## Supplied information:
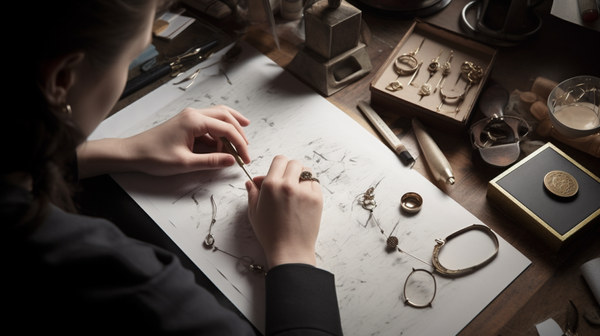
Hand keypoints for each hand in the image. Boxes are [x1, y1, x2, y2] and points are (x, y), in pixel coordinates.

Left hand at [78, 105, 249, 177]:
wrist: (133, 152)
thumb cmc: (154, 156)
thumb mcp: (186, 163)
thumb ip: (211, 161)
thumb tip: (231, 160)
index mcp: (194, 121)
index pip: (226, 129)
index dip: (240, 144)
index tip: (245, 159)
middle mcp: (194, 114)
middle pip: (226, 116)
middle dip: (239, 132)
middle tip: (247, 149)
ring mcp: (190, 117)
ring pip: (219, 116)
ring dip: (231, 128)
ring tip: (241, 141)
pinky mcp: (187, 123)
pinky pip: (209, 123)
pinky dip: (220, 132)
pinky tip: (223, 144)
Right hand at [246, 155, 322, 267]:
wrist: (290, 250)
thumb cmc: (270, 234)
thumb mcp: (254, 212)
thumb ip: (253, 193)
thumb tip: (251, 182)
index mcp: (271, 185)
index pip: (279, 160)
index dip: (278, 165)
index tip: (278, 173)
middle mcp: (288, 184)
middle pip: (294, 163)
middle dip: (290, 170)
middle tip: (287, 182)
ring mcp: (305, 191)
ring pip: (307, 172)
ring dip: (301, 177)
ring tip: (295, 191)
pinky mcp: (317, 198)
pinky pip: (315, 184)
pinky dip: (310, 187)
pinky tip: (302, 199)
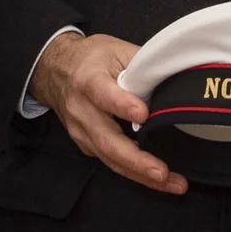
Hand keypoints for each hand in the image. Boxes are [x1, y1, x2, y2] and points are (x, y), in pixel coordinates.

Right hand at [31, 31, 186, 194]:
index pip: (103, 94)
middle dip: (136, 160)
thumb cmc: (91, 58)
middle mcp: (81, 109)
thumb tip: (175, 79)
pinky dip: (134, 172)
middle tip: (162, 172)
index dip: (122, 105)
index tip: (143, 115)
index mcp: (89, 79)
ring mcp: (81, 131)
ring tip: (171, 183)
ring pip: (110, 158)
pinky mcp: (85, 144)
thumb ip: (143, 65)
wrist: (55, 70)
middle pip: (107, 139)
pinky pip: (110, 161)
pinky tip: (157, 179)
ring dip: (140, 174)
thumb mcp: (116, 49)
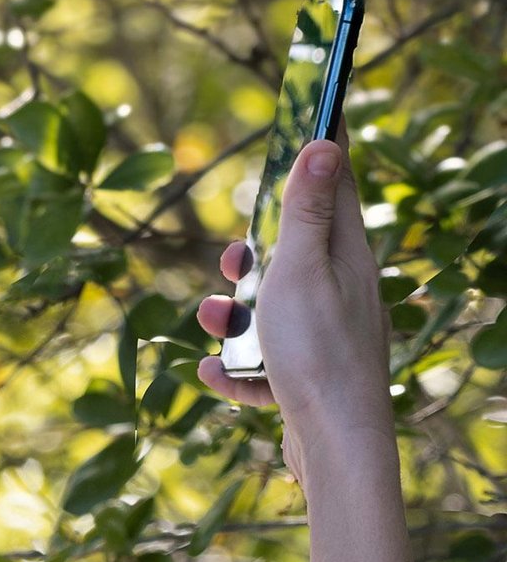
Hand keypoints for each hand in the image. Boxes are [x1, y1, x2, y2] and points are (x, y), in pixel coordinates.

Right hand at [196, 133, 392, 477]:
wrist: (337, 447)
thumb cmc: (320, 352)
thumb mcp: (301, 269)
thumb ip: (305, 210)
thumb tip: (326, 142)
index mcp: (346, 256)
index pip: (333, 187)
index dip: (317, 153)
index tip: (313, 114)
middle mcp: (341, 290)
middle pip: (291, 250)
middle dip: (250, 255)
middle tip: (233, 262)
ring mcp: (324, 334)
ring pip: (268, 306)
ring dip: (231, 315)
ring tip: (215, 324)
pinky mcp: (306, 375)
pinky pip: (261, 361)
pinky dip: (237, 367)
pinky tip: (220, 376)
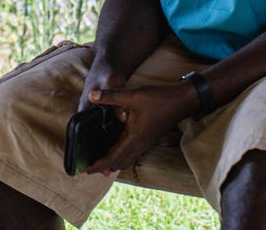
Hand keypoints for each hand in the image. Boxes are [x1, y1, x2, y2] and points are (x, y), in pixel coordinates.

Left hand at [80, 82, 197, 175]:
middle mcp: (139, 145)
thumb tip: (92, 95)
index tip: (83, 170)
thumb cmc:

## Problem description:
Using only the data above, copy out the lines that include the word "Right".

## Task solution:
Right hand at [246, 155, 322, 267]:
Right hand at [31, 31, 186, 194]:
Right hand at [196, 133, 392, 477]:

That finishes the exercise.